EXERCISE DIRECTIONS —
Gather every line from the records below that contains the word "true". Case counts.

[Stored items]
Begin

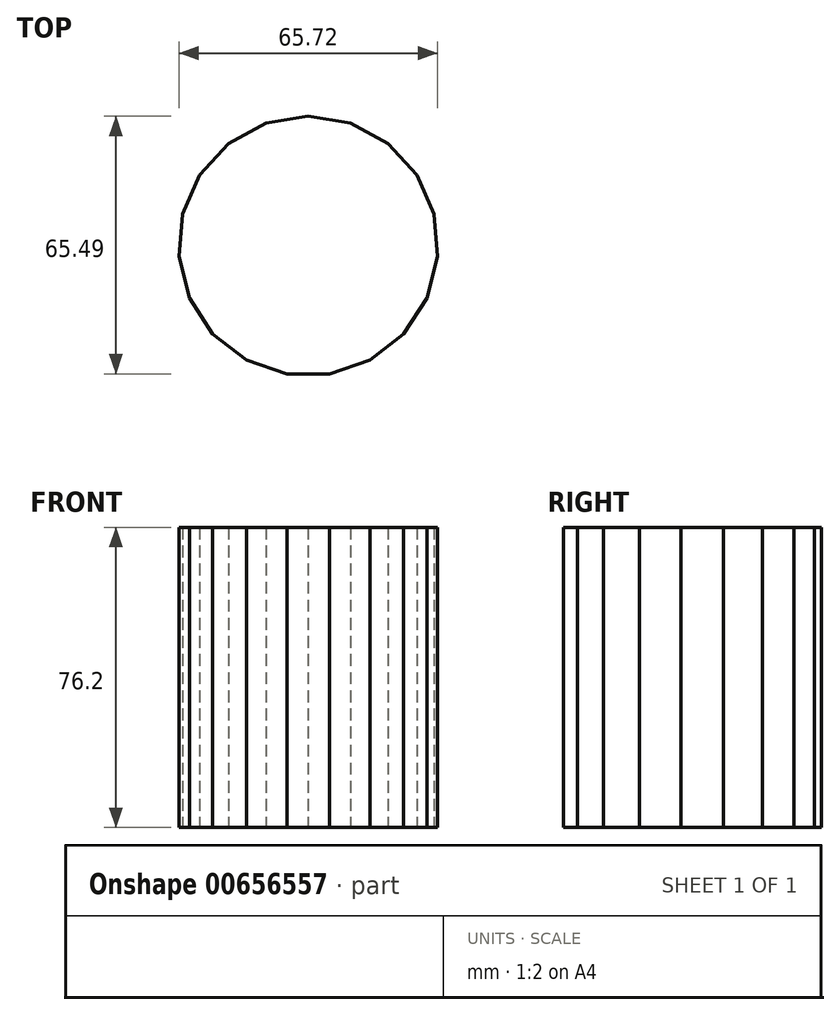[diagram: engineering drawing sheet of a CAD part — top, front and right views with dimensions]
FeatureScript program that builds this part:
annotation { "Feature Type Name" : "Feature", "Feature Type Description" : "" }
export const myFeature = defineFeature(function(context is Context, id is Id, definition is map)
    precondition{}
    {
        {
            var Q0;
            Q0=qCreatedBy(makeId("Top.planeOp"),FACE);
            var sketch = newSketch(context, id + "F0", { "sketchPlane" : qUnion([Q0])});
            skCircle(sketch, "E0.cCircle", {"center": v(0, 17.32) * mm, "radius": 32.52 * mm, "construction": true});
            skLineSegment(sketch, "E0.0", {"start": v(5.43, -15.2) * mm, "end": v(-5.43, -15.2) * mm});
            skLineSegment(sketch, "E0.1", {"start": v(-5.43, -15.2) * mm, "end": v(-15.7, -11.68) * mm});
            skLineSegment(sketch, "E0.2", {"start": v(-15.7, -11.68) * mm, "end": v(-24.26, -5.01) * mm});
            skLineSegment(sketch, "E0.3", {"start": v(-24.26, -5.01) * mm, "end": v(-30.2, 4.07) * mm});
            skLineSegment(sketch, "E0.4", {"start": v(-30.2, 4.07) * mm, "end": v(-32.86, 14.6) * mm});
            skLineSegment(sketch, "E0.5", {"start": v(-32.86, 14.6) * mm, "end": v(-31.96, 25.41) * mm});
            skLineSegment(sketch, "E0.6", {"start": v(-31.96, 25.41) * mm, "end": v(-27.6, 35.35) * mm});
            skLineSegment(sketch, "E0.7", {"start": v(-27.6, 35.35) * mm, "end": v(-20.25, 43.34) * mm});
            skLineSegment(sketch, "E0.8", {"start": v(-20.25, 43.34) * mm, "end": v(-10.7, 48.5) * mm});
            skLineSegment(sketch, "E0.9", {"start": v(-10.7, 48.5) * mm, "end": v(0, 50.29) * mm});
            skLineSegment(sketch, "E0.10", {"start": v(0, 50.29) * mm, "end": v(10.7, 48.5) * mm});
            skLineSegment(sketch, "E0.11", {"start": v(10.7, 48.5) * mm, "end": v(20.25, 43.34) * mm});
            skLineSegment(sketch, "E0.12", {"start": v(20.25, 43.34) * mm, "end": v(27.6, 35.35) * mm});
            skLineSegment(sketch, "E0.13", {"start": v(27.6, 35.35) * mm, "end": v(31.96, 25.41) * mm});
            skLineSegment(sketch, "E0.14", {"start": v(31.96, 25.41) * mm, "end": v(32.86, 14.6) * mm});
            skLineSegment(sketch, "E0.15", {"start": v(32.86, 14.6) * mm, "end": v(30.2, 4.07) * mm});
            skLineSegment(sketch, "E0.16", {"start": v(30.2, 4.07) * mm, "end": v(24.26, -5.01) * mm});
            skLineSegment(sketch, "E0.17", {"start": v(24.26, -5.01) * mm, "end": v(15.7, -11.68) * mm});
            skLineSegment(sketch, "E0.18", {"start": v(15.7, -11.68) * mm, "end": v(5.43, -15.2) * mm});
            skPoint(sketch, "E0.0.midPoint", {"position": v(0, -15.2) * mm});
            skSolve(sketch);
        }
        {
            var Q0;
            Q0 = qSketchRegion(id + "F0", true);
            extrude(context, id + "F1", {"entities" : qUnion([Q0]), "depth" : 76.2 * mm, "offsetDistance" : 25.4 * mm});
        }
    });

End

WORKED ANSWER —
            skCircle(sketch, "E0.cCircle", {"center": v(0, 17.32) * mm, "radius": 32.52 * mm, "construction": true});
            Q0 = qSketchRegion(id + "F0", true);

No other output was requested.